_Your instructions_:
Whenever a line contains "Fuerza", include it in the count; reply with the number of such lines in the data and nothing else.

_Source data_:

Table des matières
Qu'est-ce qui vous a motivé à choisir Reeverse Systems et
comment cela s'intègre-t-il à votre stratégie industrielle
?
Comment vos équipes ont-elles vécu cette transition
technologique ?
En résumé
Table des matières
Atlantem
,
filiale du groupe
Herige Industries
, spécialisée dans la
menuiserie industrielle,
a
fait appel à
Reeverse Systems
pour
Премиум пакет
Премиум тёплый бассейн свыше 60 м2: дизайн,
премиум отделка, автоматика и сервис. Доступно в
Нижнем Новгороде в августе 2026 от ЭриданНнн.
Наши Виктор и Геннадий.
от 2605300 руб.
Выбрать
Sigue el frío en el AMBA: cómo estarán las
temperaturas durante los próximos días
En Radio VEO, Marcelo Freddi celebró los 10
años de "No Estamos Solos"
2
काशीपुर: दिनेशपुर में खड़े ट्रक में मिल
...
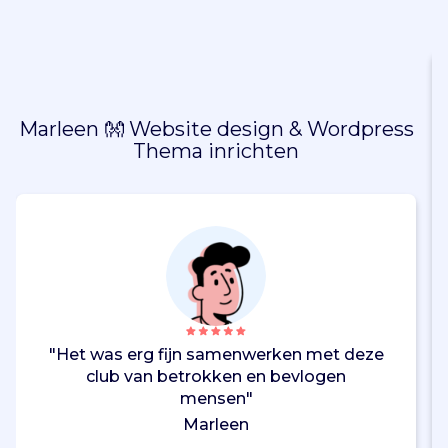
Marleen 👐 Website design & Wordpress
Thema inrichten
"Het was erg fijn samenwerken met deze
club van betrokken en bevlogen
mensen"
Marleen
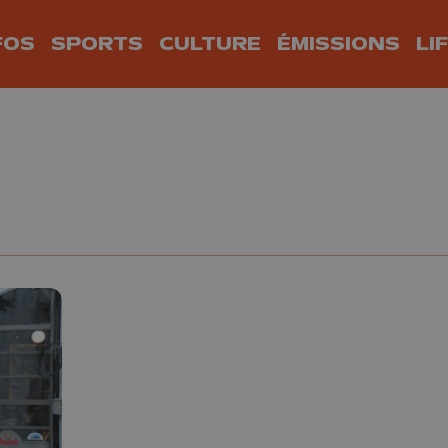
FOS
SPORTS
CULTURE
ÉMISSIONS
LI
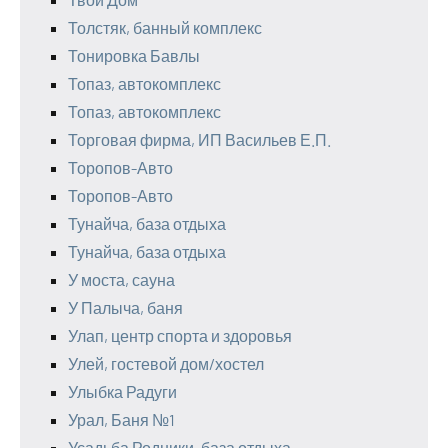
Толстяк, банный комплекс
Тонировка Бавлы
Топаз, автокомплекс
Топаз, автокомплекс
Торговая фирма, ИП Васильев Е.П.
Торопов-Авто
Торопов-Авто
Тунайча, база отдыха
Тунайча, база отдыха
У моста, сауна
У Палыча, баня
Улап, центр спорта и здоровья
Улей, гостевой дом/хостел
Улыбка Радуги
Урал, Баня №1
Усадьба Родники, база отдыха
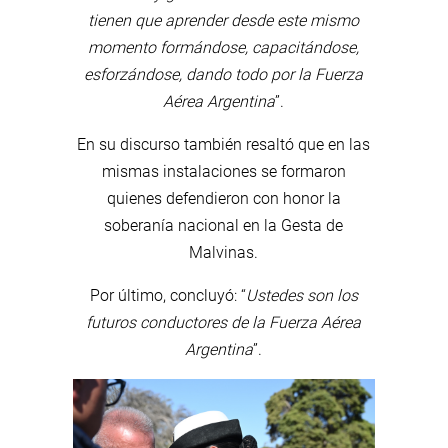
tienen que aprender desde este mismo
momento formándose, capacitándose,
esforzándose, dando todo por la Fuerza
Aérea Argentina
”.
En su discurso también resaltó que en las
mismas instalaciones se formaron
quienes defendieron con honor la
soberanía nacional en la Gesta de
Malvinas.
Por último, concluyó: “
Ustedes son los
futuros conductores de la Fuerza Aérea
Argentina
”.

_Task answer_:
2